Stored data:
---*---
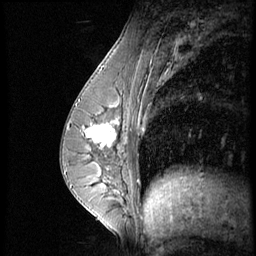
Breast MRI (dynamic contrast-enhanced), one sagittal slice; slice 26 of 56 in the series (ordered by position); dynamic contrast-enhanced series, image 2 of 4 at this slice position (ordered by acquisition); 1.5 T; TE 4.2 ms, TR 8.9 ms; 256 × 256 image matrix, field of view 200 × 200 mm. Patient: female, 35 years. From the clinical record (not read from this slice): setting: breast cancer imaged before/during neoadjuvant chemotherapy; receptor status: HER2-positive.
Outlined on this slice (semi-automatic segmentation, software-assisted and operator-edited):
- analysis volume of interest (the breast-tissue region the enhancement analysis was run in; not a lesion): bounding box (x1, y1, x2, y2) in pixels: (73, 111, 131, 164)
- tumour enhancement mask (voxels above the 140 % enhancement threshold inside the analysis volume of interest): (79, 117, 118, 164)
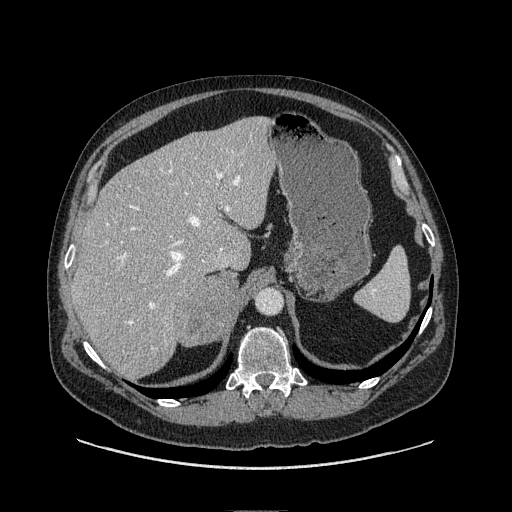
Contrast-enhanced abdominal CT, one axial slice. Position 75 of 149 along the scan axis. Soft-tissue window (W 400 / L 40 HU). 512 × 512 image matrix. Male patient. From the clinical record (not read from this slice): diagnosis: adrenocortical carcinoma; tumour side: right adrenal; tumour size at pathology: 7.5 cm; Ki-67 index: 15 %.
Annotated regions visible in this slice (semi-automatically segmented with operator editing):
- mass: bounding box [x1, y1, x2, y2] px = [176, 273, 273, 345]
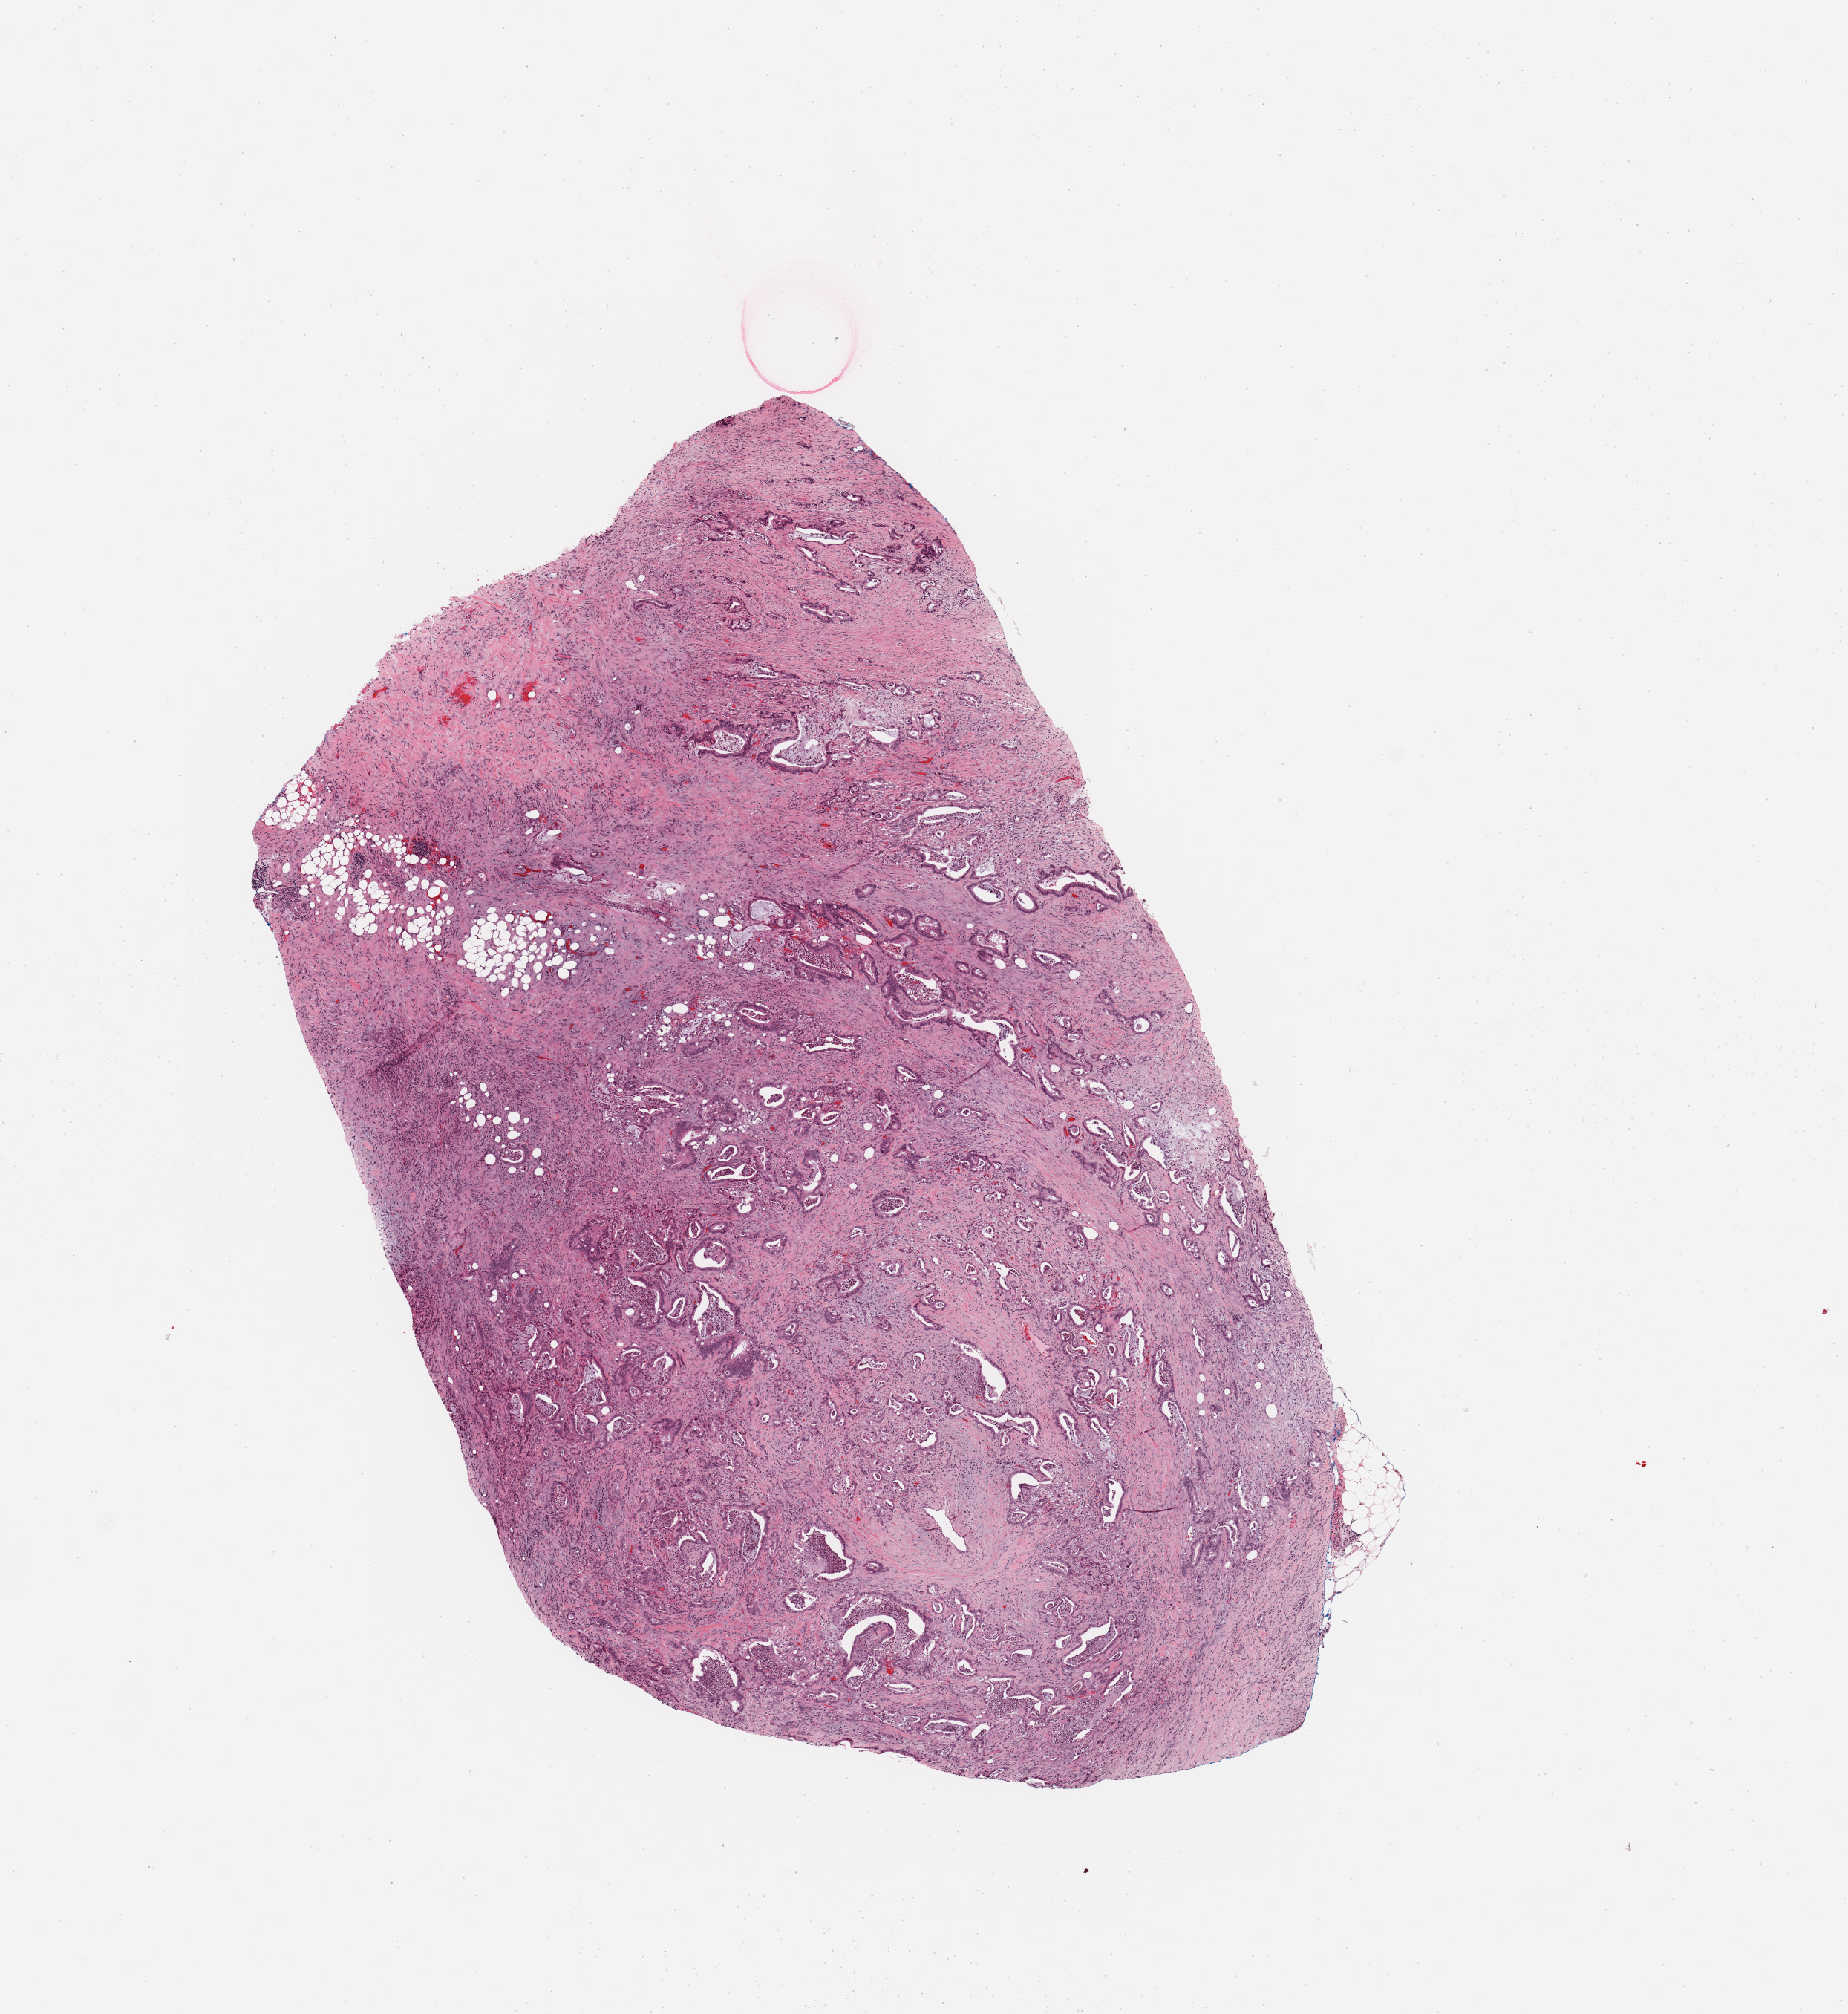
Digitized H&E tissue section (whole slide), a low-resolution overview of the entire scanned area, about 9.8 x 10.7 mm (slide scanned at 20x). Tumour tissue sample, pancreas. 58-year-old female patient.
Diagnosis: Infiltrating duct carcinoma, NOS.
---*---
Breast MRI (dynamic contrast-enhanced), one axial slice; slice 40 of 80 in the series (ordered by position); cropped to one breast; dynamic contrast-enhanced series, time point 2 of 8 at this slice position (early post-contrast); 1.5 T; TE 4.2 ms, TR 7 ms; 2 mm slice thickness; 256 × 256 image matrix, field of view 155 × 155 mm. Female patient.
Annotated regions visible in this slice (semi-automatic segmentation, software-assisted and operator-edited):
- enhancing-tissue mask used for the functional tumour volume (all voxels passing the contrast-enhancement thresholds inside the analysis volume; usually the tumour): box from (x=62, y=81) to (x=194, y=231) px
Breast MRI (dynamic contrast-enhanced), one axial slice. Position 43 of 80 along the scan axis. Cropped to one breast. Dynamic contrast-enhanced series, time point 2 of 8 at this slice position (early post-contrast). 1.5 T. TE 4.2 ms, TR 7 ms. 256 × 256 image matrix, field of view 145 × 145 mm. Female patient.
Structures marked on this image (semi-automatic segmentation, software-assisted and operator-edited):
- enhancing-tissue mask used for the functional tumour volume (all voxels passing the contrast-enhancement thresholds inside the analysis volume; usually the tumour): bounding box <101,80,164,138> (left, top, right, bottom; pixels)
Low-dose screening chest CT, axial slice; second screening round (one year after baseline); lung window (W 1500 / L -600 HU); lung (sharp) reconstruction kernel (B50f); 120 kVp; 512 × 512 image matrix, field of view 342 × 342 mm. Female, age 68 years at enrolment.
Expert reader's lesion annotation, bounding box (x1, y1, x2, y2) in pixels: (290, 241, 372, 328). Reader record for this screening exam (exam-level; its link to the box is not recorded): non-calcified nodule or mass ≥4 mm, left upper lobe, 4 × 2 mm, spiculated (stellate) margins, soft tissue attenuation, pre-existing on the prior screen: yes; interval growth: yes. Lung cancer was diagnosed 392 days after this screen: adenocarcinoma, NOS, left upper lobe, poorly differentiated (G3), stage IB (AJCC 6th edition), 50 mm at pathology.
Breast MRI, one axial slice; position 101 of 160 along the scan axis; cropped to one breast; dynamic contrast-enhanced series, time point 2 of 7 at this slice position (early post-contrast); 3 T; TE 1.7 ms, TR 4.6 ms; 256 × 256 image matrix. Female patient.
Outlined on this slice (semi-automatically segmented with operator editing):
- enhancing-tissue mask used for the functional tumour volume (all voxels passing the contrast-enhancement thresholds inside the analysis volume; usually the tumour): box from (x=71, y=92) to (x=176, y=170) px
---*---
### Assigned task
Would you give again, exactly, the lines in the data above that run from the line containing "- tumour enhancement" to the line containing "Digitized H&E tissue"? Include both ends and no pictures.

### Your solution
- tumour enhancement mask (voxels above the 140 % enhancement threshold inside the analysis volume of interest): (79, 117, 118, 164)
Contrast-enhanced abdominal CT, one axial slice. Position 75 of 149 along the scan axis. Soft-tissue window (W 400 / L 40 HU). 512 × 512 image matrix. Male patient. From the clinical record (not read from this slice): diagnosis: adrenocortical carcinoma; tumour side: right adrenal; tumour size at pathology: 7.5 cm; Ki-67 index: 15 %.
Annotated regions visible in this slice (semi-automatically segmented with operator editing):
- mass: bounding box [x1, y1, x2, y2] px = [176, 273, 273, 345]
Digitized H&E tissue section (whole slide), a low-resolution overview of the entire scanned area, about 9.8 x 10.7 mm (slide scanned at 20x). Tumour tissue sample, pancreas. 58-year-old female patient.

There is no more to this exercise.